The longstanding gossip about Biden received a new lease on life at the beginning of March when, in a speech in Texas, the current Democratic frontrunner appeared to forget the opening lines of the Declaration of Independence: 

“We hold these truths to be self-evident,” the Delawarean said, “all men and women are created … you know, you know the thing.” Slip-ups like these—and they are not difficult to find on YouTube and elsewhere online—signal what some observers, like The Intercept’s Glenn Greenwald, refer to as “Biden’s serious cognitive decline.”

 But the trouble isn’t really about the “cognitive” part of Greenwald’s allegation—it’s in the “decline” part. Biden has been making similarly troubling remarks for his entire career. 

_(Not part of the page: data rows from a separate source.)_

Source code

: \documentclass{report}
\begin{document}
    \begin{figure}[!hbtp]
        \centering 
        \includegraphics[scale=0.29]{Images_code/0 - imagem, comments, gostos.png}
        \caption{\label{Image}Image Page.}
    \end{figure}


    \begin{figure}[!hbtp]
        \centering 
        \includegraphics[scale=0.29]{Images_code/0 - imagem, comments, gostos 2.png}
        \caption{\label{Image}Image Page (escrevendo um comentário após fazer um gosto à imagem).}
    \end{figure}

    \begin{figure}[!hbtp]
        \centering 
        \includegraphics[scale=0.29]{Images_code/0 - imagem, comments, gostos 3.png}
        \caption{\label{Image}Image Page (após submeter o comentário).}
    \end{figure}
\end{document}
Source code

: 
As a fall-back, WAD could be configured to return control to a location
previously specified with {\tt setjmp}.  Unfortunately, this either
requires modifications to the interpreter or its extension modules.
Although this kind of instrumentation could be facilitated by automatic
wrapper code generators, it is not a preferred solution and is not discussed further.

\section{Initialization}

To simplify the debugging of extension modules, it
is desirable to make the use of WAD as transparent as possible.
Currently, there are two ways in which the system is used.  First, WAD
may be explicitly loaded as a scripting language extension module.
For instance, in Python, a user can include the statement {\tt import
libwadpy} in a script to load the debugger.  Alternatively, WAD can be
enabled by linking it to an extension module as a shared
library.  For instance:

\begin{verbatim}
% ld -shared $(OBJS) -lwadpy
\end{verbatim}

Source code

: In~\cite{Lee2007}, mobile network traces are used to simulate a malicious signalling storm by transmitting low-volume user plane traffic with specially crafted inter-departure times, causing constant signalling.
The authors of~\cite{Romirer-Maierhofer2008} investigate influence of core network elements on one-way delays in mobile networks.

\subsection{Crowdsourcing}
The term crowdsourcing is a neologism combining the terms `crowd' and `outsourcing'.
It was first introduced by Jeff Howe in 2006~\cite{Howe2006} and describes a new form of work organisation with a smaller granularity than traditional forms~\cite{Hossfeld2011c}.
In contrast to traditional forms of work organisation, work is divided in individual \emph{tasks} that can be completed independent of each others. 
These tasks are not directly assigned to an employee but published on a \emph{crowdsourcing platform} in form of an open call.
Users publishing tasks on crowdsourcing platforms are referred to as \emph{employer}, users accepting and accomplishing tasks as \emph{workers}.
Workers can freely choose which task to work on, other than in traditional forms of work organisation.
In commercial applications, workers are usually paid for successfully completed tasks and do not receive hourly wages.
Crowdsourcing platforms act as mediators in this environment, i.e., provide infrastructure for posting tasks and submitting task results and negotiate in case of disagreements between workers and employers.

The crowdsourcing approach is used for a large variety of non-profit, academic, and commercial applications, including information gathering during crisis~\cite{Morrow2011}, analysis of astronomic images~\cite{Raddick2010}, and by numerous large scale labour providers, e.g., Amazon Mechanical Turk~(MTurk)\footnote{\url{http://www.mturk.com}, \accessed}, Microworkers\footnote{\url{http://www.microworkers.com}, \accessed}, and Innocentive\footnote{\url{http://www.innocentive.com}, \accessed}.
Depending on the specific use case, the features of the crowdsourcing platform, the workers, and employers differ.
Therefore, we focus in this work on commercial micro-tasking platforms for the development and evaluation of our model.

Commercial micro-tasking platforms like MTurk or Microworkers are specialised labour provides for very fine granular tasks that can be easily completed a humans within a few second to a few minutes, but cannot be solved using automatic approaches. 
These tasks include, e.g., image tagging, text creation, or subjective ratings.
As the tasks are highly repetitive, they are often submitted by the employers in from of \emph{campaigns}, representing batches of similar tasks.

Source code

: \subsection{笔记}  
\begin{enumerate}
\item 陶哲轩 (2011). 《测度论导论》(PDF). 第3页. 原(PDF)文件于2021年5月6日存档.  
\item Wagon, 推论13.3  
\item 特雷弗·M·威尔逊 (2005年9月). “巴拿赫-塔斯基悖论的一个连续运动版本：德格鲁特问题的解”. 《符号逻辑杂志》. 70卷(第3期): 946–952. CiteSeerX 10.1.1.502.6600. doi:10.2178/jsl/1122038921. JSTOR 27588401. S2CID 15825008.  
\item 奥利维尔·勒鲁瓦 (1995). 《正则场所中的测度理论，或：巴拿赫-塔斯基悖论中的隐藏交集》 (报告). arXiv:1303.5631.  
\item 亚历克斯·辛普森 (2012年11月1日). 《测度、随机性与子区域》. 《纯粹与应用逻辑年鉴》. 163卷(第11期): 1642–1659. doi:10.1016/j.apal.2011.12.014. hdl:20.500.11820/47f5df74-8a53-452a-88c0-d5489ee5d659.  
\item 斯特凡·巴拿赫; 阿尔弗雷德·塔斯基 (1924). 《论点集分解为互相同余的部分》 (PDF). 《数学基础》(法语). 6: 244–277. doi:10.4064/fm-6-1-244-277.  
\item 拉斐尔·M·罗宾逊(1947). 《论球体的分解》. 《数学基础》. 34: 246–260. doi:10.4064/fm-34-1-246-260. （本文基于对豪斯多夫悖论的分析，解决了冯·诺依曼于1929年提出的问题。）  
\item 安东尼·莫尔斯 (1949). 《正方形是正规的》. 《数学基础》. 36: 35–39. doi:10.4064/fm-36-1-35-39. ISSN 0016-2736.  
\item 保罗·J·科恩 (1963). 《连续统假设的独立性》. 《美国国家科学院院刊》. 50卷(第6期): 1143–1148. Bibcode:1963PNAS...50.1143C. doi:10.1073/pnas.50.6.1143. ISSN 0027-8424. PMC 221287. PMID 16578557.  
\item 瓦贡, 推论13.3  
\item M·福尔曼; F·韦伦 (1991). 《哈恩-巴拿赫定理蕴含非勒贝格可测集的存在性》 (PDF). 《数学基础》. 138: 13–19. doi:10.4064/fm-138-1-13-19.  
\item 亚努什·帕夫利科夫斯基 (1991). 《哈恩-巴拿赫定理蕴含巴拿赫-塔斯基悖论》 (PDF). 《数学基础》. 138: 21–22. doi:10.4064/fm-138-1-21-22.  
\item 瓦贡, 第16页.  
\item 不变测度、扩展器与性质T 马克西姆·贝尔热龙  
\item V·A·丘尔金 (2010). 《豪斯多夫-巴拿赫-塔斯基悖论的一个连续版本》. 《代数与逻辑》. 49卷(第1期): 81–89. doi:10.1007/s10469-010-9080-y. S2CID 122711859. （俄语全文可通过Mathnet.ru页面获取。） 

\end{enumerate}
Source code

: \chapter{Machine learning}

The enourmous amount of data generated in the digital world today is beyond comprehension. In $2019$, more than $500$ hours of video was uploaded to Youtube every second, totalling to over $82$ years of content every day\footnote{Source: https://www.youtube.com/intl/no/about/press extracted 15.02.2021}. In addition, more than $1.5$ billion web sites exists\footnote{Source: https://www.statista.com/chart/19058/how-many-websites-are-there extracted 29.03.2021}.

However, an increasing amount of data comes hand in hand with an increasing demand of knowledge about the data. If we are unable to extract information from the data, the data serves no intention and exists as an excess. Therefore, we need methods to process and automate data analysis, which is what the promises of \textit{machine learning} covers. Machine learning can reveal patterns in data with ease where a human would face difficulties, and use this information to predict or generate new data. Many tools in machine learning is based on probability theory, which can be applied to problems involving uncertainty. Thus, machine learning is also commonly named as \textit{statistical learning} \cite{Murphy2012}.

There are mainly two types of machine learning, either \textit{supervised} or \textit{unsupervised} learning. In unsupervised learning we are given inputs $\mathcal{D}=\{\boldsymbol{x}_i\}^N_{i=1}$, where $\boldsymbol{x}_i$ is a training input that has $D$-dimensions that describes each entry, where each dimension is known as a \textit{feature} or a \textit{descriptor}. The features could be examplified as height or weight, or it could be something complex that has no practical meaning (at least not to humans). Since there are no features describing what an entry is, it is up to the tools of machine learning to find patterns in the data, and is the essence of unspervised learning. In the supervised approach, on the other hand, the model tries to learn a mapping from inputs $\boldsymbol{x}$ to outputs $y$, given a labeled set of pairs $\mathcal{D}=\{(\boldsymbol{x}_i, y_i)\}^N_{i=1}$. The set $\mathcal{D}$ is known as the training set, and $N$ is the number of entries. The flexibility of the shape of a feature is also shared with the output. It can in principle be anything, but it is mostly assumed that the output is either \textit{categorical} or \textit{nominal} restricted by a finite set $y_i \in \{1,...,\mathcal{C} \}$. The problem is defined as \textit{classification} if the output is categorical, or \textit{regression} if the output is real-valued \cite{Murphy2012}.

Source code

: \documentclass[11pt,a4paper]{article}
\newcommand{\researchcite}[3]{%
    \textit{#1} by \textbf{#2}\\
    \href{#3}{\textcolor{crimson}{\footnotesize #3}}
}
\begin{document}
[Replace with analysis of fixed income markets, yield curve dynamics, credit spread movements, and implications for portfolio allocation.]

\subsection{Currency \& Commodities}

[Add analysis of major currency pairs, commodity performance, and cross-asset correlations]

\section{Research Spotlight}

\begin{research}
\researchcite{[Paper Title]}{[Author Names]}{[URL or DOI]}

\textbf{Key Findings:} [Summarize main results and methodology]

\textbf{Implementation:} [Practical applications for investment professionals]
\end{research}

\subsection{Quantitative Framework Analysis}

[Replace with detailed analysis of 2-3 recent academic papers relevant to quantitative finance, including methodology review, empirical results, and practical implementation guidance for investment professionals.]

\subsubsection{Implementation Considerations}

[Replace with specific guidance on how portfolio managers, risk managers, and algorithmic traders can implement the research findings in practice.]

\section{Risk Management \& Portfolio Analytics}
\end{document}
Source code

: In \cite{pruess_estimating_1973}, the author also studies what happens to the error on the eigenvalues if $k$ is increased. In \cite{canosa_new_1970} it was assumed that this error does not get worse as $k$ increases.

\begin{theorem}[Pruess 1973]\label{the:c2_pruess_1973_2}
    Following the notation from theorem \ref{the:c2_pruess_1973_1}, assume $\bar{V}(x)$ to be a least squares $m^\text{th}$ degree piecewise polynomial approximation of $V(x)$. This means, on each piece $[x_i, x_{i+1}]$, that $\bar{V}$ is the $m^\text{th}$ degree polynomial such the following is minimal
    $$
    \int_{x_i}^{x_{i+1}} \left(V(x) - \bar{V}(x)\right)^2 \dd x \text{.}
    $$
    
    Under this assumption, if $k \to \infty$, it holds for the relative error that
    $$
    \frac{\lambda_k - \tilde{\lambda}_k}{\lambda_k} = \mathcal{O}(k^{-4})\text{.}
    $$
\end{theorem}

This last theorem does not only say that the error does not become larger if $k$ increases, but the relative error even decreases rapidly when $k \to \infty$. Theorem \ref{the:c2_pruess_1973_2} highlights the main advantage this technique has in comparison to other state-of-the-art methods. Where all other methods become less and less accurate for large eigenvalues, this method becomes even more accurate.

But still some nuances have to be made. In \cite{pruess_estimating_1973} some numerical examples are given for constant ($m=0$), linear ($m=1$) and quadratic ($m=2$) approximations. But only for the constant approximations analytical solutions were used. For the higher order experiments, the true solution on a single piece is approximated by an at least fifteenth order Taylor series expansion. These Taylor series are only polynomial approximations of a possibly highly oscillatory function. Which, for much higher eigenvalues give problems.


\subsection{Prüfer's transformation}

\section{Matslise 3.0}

In Sept. of 1987, during his first presidential run—which took place before many of today’s voters had were born—Biden gave speeches that lifted lines from then-British Labour Party leader Neil Kinnock without attribution. Throughout that campaign and many that followed, Biden said things that, at best, stretched the truth. Biden supporters have often blamed these “gaffes” on poor staff work. But perhaps that’s not the best response for a candidate who claims to be an advocate “for all of us,” as his campaign website puts it. 

Since 2016, Democrats relentlessly hammered at Donald Trump’s supposed cognitive impairment: in 2018, for example, liberal magazine The Atlantic asserted that the president’s behavior fit “a larger pattern of odd and often alarming behavior.” Yet, despite many of the candidates who campaigned for the Democratic nomination being under 60 years olds—including Booker, Amy Klobuchar, Kamala Harris, Andrew Yang, Tulsi Gabbard and Pete Buttigieg—the party has apparently settled upon a candidate vulnerable to similar charges. To be sure, the race is not over yet—as of this writing, after “Super Tuesday II,” Biden holds a large but not-insurmountable lead. But no matter who the party ends up nominating this year, it’s certainly a moment that should cause Democrats to wonder.